Almost anyone with a few hours of basic marksmanship training and a $100 rifle can make aimed shots into standard target at 100-yards. If you add a better rifle and some more training and practice, 200-400 yard shots are not a big issue. Once you get past this level, you need some skill, a good rifle, and an accurate round to be able to pull off consistent hits. Some shooters, even after hundreds of hours of practice will never be able to make 1000-yard shots with a rifle until they master ballistics tables, dope charts, and the finer points of on the fly mil corrections. This is where the Tracking Point company comes in.
They have a product that, with about twenty minutes of instruction on, will turn a novice into a 1000-yard-plus shooter.

*GIVEN DATA:*
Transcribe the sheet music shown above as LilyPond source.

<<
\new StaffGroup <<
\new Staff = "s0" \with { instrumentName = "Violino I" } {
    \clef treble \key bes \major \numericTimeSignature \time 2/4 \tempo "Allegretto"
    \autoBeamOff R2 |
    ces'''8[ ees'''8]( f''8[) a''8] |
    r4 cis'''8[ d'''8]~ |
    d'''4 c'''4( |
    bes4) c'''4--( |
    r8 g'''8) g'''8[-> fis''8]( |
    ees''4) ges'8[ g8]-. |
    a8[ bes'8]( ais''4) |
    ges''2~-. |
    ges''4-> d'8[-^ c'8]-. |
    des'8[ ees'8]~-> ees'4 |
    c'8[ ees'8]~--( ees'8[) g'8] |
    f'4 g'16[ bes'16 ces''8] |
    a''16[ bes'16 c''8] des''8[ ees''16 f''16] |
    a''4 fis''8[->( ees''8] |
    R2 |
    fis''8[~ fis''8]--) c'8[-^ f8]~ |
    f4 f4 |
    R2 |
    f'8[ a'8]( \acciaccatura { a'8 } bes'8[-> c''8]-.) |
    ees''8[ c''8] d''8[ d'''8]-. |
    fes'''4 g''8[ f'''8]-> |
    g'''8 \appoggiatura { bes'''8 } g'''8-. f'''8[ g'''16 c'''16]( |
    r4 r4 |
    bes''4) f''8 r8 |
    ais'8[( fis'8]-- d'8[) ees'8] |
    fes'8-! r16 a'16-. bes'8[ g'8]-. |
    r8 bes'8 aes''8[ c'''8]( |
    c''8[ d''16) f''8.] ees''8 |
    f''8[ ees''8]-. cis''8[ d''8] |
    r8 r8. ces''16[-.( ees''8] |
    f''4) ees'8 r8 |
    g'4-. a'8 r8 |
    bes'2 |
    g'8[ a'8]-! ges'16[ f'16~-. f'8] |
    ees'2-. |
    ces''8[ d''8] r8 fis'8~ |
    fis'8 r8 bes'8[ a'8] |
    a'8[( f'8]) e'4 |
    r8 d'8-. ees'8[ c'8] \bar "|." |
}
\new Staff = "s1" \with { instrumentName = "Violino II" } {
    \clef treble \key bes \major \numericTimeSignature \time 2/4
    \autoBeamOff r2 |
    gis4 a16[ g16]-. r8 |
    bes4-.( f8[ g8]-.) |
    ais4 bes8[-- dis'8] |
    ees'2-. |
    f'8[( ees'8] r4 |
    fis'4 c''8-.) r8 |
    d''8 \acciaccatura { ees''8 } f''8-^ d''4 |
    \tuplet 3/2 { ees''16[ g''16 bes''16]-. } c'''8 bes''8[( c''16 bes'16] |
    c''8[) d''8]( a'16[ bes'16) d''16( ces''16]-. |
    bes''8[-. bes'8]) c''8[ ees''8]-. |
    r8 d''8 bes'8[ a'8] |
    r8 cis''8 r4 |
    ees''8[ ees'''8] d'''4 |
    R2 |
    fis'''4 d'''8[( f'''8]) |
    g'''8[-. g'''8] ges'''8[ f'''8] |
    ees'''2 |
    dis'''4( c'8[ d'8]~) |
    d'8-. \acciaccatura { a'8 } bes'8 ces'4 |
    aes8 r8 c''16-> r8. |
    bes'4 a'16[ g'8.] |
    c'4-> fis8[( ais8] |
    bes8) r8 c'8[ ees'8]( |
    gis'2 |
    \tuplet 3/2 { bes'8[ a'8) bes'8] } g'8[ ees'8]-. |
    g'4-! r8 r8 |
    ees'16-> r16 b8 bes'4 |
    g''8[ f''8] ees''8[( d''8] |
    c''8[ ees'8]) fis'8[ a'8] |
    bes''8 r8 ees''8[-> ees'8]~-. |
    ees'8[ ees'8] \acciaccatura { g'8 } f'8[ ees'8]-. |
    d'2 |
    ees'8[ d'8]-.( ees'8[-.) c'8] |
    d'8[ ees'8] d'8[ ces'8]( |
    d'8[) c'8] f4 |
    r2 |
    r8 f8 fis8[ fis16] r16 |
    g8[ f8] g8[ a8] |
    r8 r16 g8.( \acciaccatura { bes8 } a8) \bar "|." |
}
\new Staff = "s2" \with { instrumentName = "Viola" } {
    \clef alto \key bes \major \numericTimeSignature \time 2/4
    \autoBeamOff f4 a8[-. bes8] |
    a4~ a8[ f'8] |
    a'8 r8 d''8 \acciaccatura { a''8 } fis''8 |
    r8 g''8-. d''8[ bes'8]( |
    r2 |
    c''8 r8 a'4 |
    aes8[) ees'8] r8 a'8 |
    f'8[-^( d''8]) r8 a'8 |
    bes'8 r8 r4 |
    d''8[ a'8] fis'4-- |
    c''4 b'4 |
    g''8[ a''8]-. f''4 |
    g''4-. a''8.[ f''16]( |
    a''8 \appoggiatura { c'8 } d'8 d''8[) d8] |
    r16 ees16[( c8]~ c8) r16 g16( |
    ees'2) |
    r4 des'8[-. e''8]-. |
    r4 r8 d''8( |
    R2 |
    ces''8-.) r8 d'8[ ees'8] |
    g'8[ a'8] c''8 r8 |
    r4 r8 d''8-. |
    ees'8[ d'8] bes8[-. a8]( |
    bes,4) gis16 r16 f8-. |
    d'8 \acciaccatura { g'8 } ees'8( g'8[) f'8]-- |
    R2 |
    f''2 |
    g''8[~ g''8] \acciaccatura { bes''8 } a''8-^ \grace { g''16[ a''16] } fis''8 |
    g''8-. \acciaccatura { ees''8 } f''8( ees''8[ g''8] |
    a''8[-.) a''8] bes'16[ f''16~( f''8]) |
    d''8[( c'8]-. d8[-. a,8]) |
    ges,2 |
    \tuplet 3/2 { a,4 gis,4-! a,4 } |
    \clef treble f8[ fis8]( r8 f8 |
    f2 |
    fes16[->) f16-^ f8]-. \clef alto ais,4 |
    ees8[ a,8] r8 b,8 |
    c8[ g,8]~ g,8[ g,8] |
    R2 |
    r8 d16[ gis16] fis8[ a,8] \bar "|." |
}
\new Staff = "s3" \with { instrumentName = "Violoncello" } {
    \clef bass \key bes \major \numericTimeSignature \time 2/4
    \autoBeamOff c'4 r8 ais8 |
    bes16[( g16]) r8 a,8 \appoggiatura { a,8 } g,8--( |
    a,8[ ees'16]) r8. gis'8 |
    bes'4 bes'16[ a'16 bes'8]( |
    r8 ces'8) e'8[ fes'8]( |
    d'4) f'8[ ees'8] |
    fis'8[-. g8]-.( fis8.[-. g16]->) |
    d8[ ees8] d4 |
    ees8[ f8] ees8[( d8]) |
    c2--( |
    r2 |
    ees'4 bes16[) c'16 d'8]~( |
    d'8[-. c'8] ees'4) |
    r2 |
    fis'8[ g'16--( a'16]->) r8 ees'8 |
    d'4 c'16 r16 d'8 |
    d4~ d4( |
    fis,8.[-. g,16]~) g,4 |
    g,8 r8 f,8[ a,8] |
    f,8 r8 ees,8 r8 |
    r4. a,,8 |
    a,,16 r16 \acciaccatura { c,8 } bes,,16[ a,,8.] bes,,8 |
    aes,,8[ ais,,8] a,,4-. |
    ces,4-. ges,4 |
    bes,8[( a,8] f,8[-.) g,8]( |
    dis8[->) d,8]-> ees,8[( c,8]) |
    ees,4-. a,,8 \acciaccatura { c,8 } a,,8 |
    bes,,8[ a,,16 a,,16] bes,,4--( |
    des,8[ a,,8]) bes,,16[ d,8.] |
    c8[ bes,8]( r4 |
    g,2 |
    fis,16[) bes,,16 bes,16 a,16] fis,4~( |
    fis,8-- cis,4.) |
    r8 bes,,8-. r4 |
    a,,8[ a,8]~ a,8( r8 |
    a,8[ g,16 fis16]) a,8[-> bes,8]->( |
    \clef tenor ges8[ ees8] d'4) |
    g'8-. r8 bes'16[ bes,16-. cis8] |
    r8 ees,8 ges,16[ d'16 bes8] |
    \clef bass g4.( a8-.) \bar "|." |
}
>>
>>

*TO DO:* Please copy out the passage above about long-range rifle shooting in full, word for word.

*SOLVED EXERCISE:*
Almost anyone with a few hours of basic marksmanship training and a $100 rifle can make aimed shots into standard target at 100-yards. If you add a better rifle and some more training and practice, 200-400 yard shots are not a big issue. Once you get past this level, you need some skill, a good rifle, and an accurate round to be able to pull off consistent hits. Some shooters, even after hundreds of hours of practice will never be able to make 1000-yard shots with a rifle until they master ballistics tables, dope charts, and the finer points of on the fly mil corrections. This is where the Tracking Point company comes in.
They have a product that, with about twenty minutes of instruction on, will turn a novice into a 1000-yard-plus shooter.